I think a lot of times, especially girls, when they hit about 13-ish, they start diminishing themselves. They don't realize their potential. They start, you know, they get a little weird about their bodies, they're growing and all that. So I think team sports can be really great for young girls. And it that's a little, well, it's a lot about what this

Her Next Book And Girls’ Dreams

SPEAKER_01

book is about. And and young young girls growing into themselves by playing a team sport. Boys tend to have a lot more of that. It's open to girls these days much more than it was when I was young. But what I really wanted to convey in this book is the sense of girls becoming more than they thought they could be, and also their sense of history, what's in their past. Like in Field of Dreams, there's a past, a little magical past that's going to come into this.

SPEAKER_00

Ooh, sounds pretty exciting.
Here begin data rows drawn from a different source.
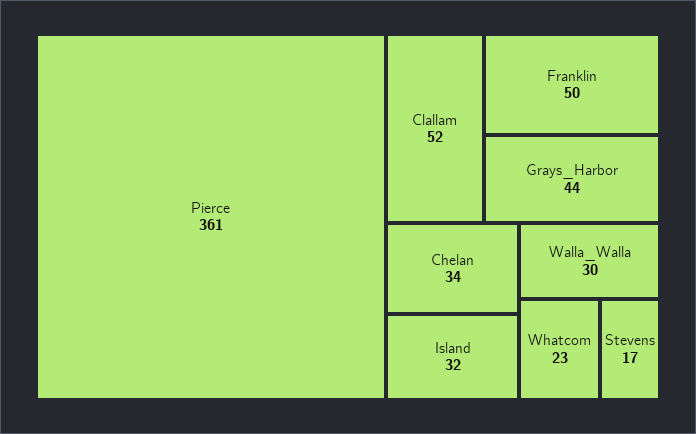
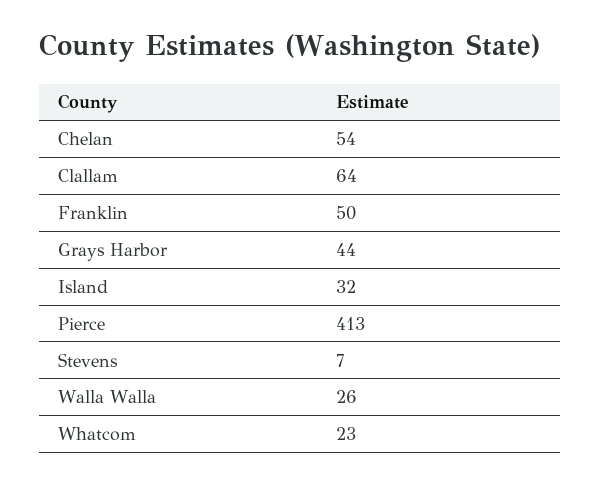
  {
-   "Pierce": 361,
+   "Pierce": 413,
-   "Clallam": 52,
+   "Clallam": 64,
    "Franklin": 50,
    "Grays_Harbor": 44,
-   "Chelan": 34,
+   "Chelan": 54,
    "Island": 32,
-   "Walla_Walla": 30,
+   "Walla_Walla": 26,
    "Whatcom": 23,
-   "Stevens": 17
+   "Stevens": 7
  }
Thank you for being here for sharing so much of your story about your books, but also, I think even more importantly, what's going on with the farm and growing agricultural situation. I know you're uh looking at rising leaders in your area to kind of jump in and start taking the mantle, if you will. But we're excited about that. I'd love for you to stay in contact with us, stay in support of us, follow us on whatever social media you use. I want to stay in, I want to hear what's going on in your area. I need to be a part of that. So thank you for continuing to share that. All you guys that are watching and listening, thanks for giving Beth a little bit of your time. Uh drop your questions and comments. Whether you find the episode, we'll have her answer those directly. But again, Beth, thanks for being here and being a part of this conversation.

SPEAKER_01

Thank you so much. This has been really fun.

SPEAKER_00

Same here. Historian, I believe, great farmer, and the author, Beth Brookhart. Thanks again for being part of this time and this conversation today, and thanks again for being for doing this. This is really great.

SPEAKER_01

Thank you.

SPEAKER_00

Have a great day, guys. This is the Call Me Mr. You, the podcast. That's

Where To Find Beth And Wrap

SPEAKER_00

Beth Brookhart. I'm Mr. You. Have a great day. Thanks again for watching and listening.